Transfer pricing or the pricing of goods or services for cross-border transactions between related parties for tax purposes has been a bone of contention between the taxman and corporate houses. OECD Transfer Pricing Guidelines state, “Transfer prices are significant for both taxpayers and tax administrations because they determine in large part the income and expenses, and therefore taxable profits, of associated enterprises in different tax jurisdictions.” (OECD, 2001)
          Reports CNBC-TV18’s Ashwin Mohan shows that “Budget 2011 may have added to the bad blood.  For starters, the +/- 5% variation allowed to companies for the purpose of determining the appropriate price has been taken away. That means old calculation of good pricing will become unsuitable in 2011, +/- 5% variation will make them have to adjust all their active from producing to sales to offer new suitable price for their products, making their profits can change and meet difficulties.
          Balbir Singh, Senior Tax Partner, DSK Legal feels, “taking away of this margin of 5% is going to further enhance litigation in India because this +/-5% was giving benefit to lot of industries and margin if error permitted is by and large to my mind acceptable even to the tax authorities.”
          A clear example The Wind Group is a multinational company manufacturing wind turbines.  It has  two subsidiaries: Dutch Parts which makes  circuit boards  for the  turbines  in The Netherlands and Turbines UK which assembles  them  in  the  UK.  Dutch Parts are subject to 20 per cent tax in The Netherlands while Turbines UK is subject to 40 per cent tax in the UK. Each year Dutch Parts sells 10,000 circuit boards to Turbines UK. The sale is made at a transfer price of €100 per board, totaling €1,000,000.  In the first year both subsidiaries make a pre-tax profit of €800,000  each,  earning  the Wind Group  a  total  pre-tax profit  of  €1.6 million .  Turbines UK pays  €320,000  tax  at  40  per  cent  on  its  profits,  while Dutch Parts only pays €160,000 because of the lower tax rate of 20 per cent in The Netherlands.
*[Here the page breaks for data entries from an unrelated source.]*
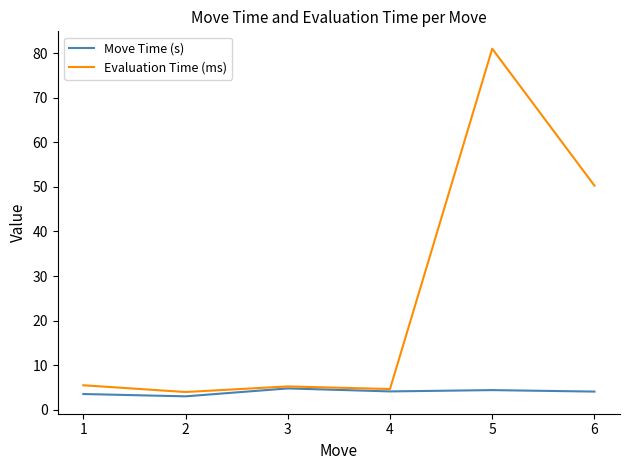

List the series in order of their overall mean, highest first.

Evaluation Time (ms), Move Time (s)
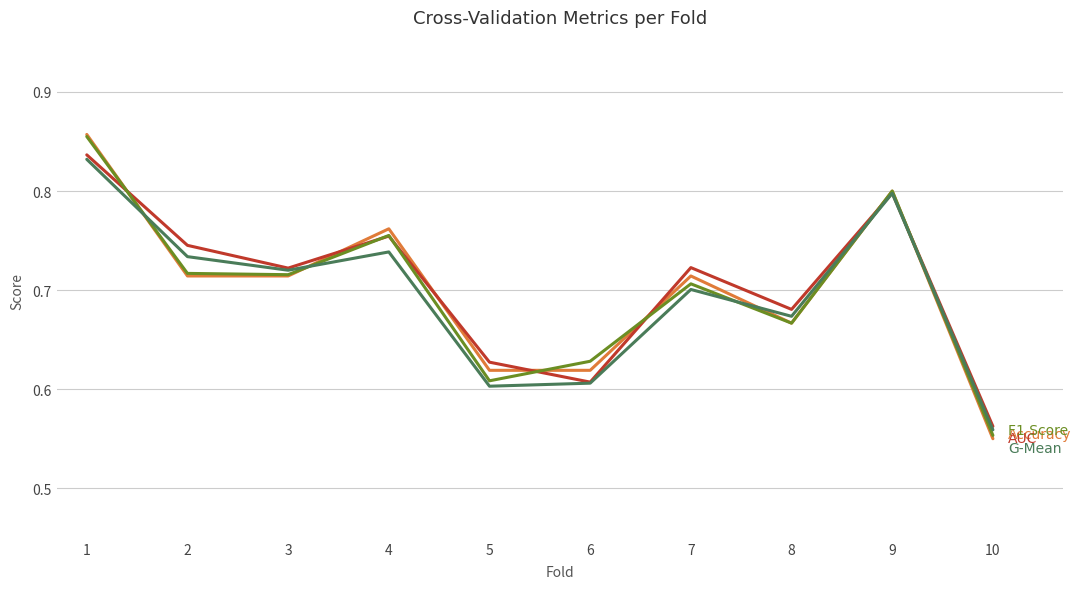

What is the total value across all series at 5?

2.5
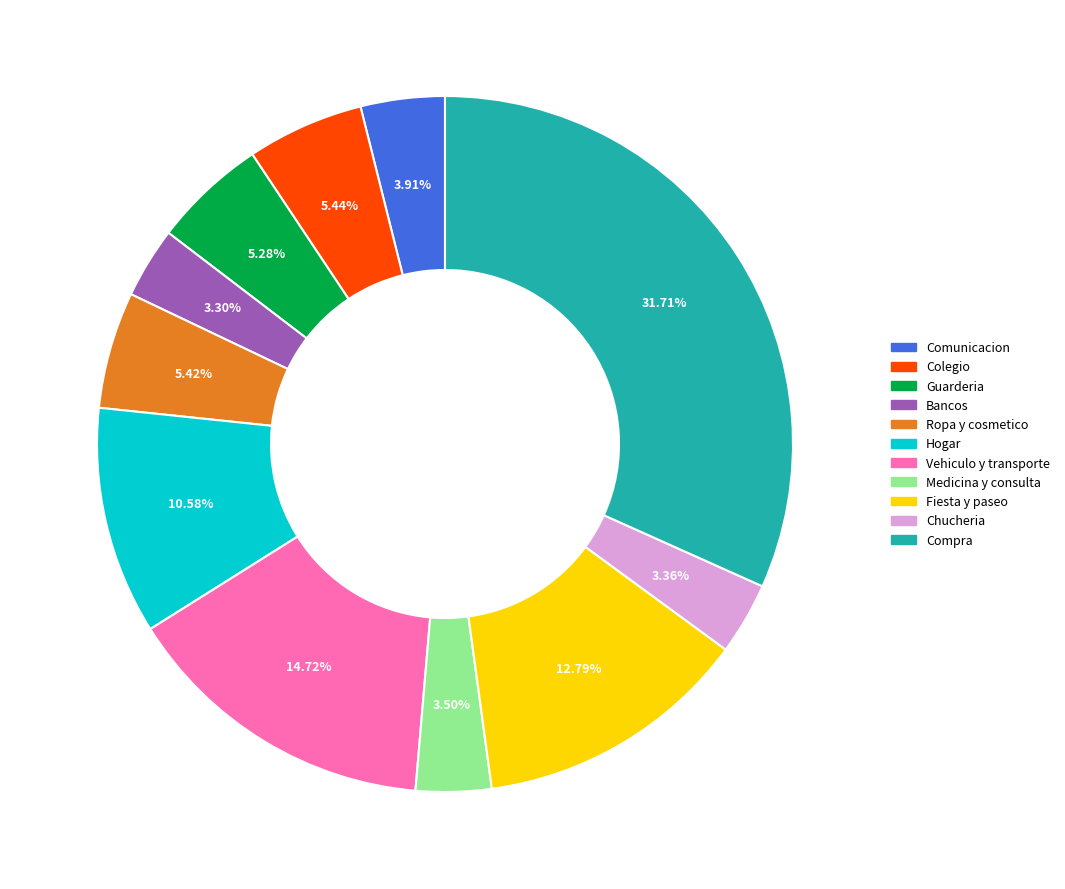

What percentage do Chucheria and Comunicacion together represent?

7.3%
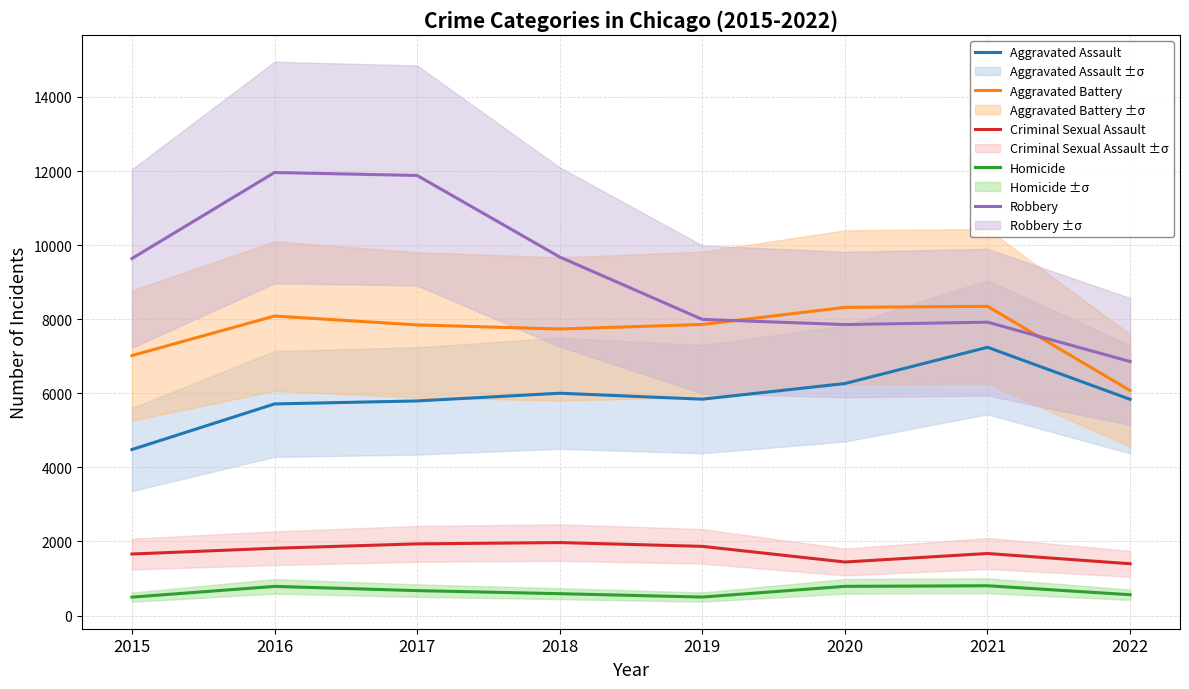

Between 2017 and 2019, which series saw the biggest shift?

Robbery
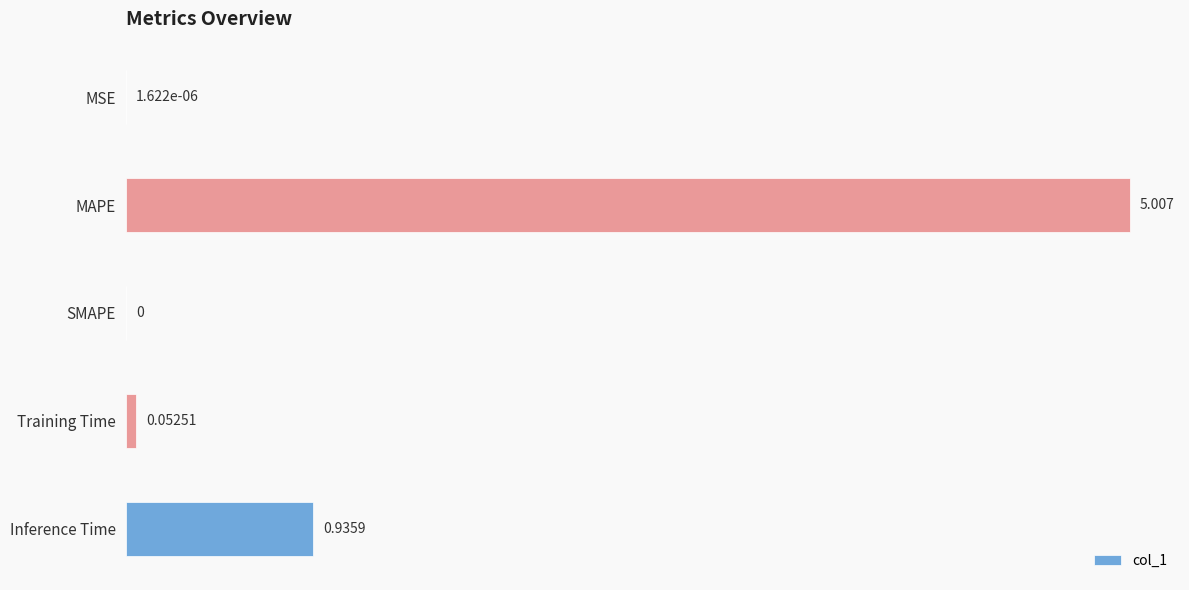

Where is the data nearest to the value 2?

Inference Time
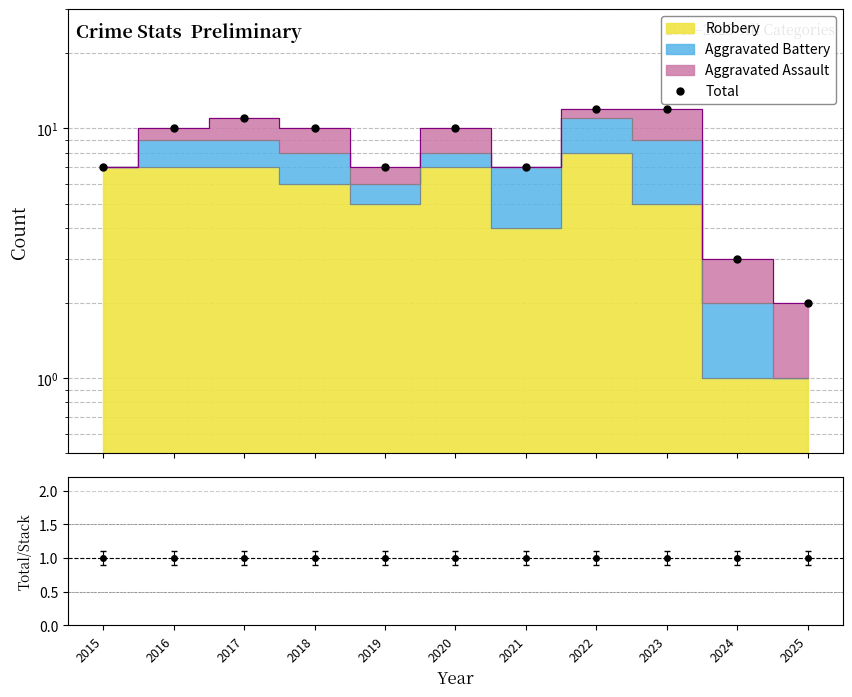

What is the maximum value shown in the chart?

12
As a result, the total net profit of the Wind Group for the year is €1,120,000 and its tax bill is €480,000. In the second year Dutch Parts raises the transfer price to €150 per board increasing the total cost of the sale to €1.5 million. Thus, the profits of Dutch Parts rise by €500,000, while those of Turbines UK fall by the same amount.
          At  the  end  of  the  second  year  the  balance  sheet  of Turbines UK  shows a  reduced pre-tax profit of €300,000 (reflecting  the  increased  cost  of  the  boards)  while Dutch Parts enjoys a rise in pre-tax profits to €1.3 million.